The conflicts in Gaza, Yemen, Lebanon, Syria, Iraq today are essentially proxy wars between Saudi-UAE vs Iran. And because an enemy of an enemy is considered a friend, Israel patched up with Saudi-Emirates which explains the muted response from Gulf governments (and the West) about what is happening in Gaza. 

Since 7 October, the world has watched the unending horror of Israel’s asymmetric and disproportionate retaliation against Palestinian civilians. Nearly 38,000 people have been killed in Gaza alone, more than 15,000 of them babies and children. 

The Israeli state cannot use Hamas terrorism as an excuse for its own war crimes. The air time and column inches the Western media devoted last week to the freeing of four Israeli hostages was much more than the collateral killing of 274 Palestinians during the rescue. 

More journalists (mostly Palestinians) have been killed in 8 months than in all the six years of World War II. Nearly all schools and hospitals have been destroyed. Journalists in Gaza are risking their lives to bring the humanitarian catastrophe to the world's attention. Without them, we would not know the truth. 

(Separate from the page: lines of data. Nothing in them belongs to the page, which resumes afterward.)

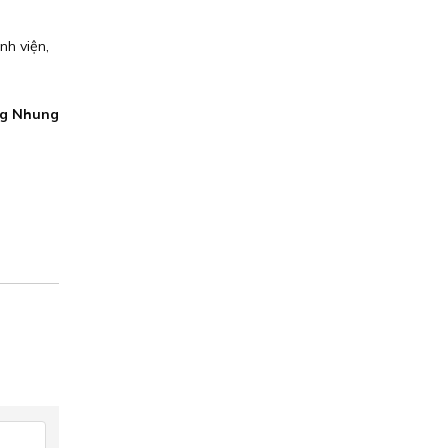
ệnh viện,
g Nhung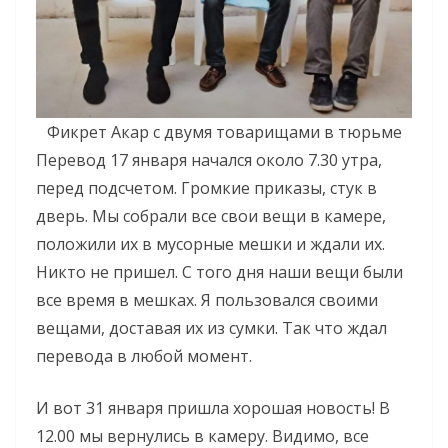
Фикрет Акар с двумя товарищами в тюрьме
Перевод 17 января начался около 7.30 утра,
перед подсчетом. Громкие приказы, стук в
дверь. Мы собрали все свои вещи в камере,
положили их в мусорные мешки и ждали их.
Никто не пришел. С того дня наши вещи были
все время в мешках. Я пользовался своими
вещами, доставая их из сумки. Так что ждал
перевода в любой момент.
И вот 31 января пришла хорошая новость! В
12.00 мы вернулись в камеру. Видимо, все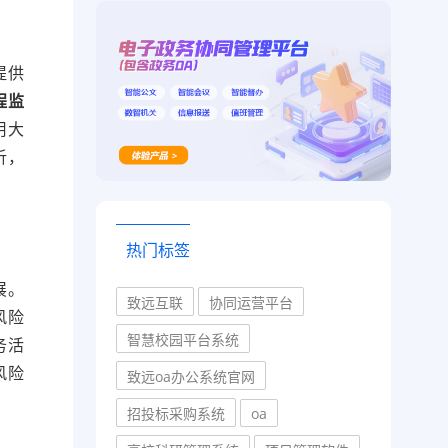
提供
程监
用大
析，
热门标签
展。
致远互联
协同运营平台
风险
智慧校园平台系统
务活
风险
致远oa办公系统官网
招投标采购系统
oa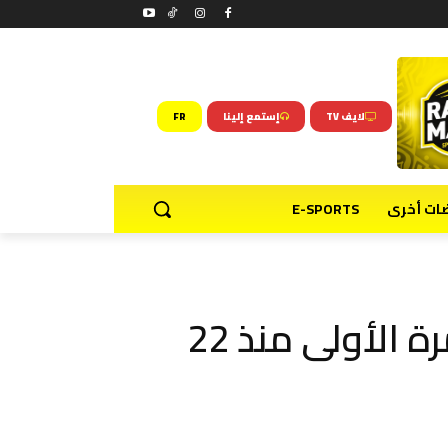
لايف TV
إستمع إلينا
FR
ضات أخرى
E-SPORTS
آرسنال بطلاً للبريمرليغ للمرة الأولى منذ 22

But even as a military strategy this is not smart. Israel does not have an exit plan.This is not war, it flouts all international conventions on the rules of warfare. A genocide perpetrated 80 years ago cannot justify another one today. 

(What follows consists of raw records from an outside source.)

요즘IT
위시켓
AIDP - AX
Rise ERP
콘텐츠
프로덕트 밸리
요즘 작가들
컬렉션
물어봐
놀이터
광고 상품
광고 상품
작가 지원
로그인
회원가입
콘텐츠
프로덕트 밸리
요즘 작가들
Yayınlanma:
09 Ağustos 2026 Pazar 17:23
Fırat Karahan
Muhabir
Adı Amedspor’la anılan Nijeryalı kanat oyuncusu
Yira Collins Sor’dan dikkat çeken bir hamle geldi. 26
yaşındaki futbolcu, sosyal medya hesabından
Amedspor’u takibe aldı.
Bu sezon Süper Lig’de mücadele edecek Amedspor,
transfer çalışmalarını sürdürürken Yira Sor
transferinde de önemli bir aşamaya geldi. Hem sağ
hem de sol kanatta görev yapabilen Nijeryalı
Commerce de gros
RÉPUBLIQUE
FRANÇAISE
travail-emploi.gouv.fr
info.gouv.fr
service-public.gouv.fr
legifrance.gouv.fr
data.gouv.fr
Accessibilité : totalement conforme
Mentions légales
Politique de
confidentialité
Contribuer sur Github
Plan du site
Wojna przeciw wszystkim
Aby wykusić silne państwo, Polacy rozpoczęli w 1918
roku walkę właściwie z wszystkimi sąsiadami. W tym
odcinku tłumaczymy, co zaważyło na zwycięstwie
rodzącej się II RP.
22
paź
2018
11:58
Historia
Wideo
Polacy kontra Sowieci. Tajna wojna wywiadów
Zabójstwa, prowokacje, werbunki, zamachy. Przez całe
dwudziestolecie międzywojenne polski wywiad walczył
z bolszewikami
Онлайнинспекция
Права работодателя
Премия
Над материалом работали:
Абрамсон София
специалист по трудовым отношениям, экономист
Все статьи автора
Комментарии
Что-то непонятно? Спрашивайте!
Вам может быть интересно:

The Israeli government must know what it is doing is wrong because it is thin-skinned about any reference to ‘genocide’ and label everyone from student protesters at US universities to world leaders who speak out ‘anti-Semites’. 

When António Guterres only obliquely said the Hamas attack “did not happen in a vacuum”, it was intolerable for the Israelis. The government lashed back at the United Nations Secretary-General. Israel has also hit back at South Africa for filing a genocide case at International Court of Justice in The Hague for its conduct of the war. 

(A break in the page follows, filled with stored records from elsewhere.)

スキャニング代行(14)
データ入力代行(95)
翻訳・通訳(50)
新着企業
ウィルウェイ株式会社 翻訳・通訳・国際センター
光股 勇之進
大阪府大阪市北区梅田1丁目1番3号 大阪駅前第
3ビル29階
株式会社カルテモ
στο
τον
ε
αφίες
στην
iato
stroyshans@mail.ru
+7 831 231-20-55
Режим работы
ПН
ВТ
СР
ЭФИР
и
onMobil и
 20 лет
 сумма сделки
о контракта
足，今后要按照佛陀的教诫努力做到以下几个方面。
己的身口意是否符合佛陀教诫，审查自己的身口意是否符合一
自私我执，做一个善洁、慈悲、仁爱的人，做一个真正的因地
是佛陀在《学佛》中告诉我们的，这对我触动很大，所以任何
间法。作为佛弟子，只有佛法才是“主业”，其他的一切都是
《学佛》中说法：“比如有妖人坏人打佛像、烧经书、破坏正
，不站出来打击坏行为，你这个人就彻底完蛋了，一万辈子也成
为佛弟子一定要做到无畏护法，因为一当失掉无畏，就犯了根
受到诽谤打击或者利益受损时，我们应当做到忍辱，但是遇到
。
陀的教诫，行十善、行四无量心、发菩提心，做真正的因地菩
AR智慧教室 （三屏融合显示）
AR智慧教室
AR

After nearly eight months of relentless bombardment, many Gazans are so fed up that there is reported to be growing resentment against Hamas for using them as human shields. It is clear Hamas does not care much about civilian lives either. 

But there is also deep distress among ordinary Israelis about how Prime Minister Benjamin Netanyahu has sullied their country’s international image. 

Netanyahu himself is not fighting Hamas, he is fighting for his political longevity by appeasing extremist coalition partners.

On Monday he dissolved the war cabinet after former general and opposition leader Benny Gantz resigned, Netanyahu is replacing it with a smaller war council made up of hard-right members who now want to go after Hezbollah in Lebanon.

During his acceptance speech at this year’s Oscars in March, Jonathan Glazer, the Jewish director of the movie Zone of Interest set in Auschwitz during the Holocaust, said: “Right now, we stand here as men who refute their Jewishness and the Holocaust being hijacked by an occupation which has led to conflict for so many innocent people. Whether the victims of October 7 in Israel or the on-going attack on Gaza — all the victims of this dehumanisation, how do we resist?”

Nepal recognised the Palestinian state in 1988, and was only the second Asian country to establish bilateral relations with Israel in 1960 at a time when the Jewish state was regarded as a pariah by most of the world. B P Koirala’s friendship with David Ben Gurion was an important factor behind the move. 

We wonder what B P would say today of the annihilation of Gaza.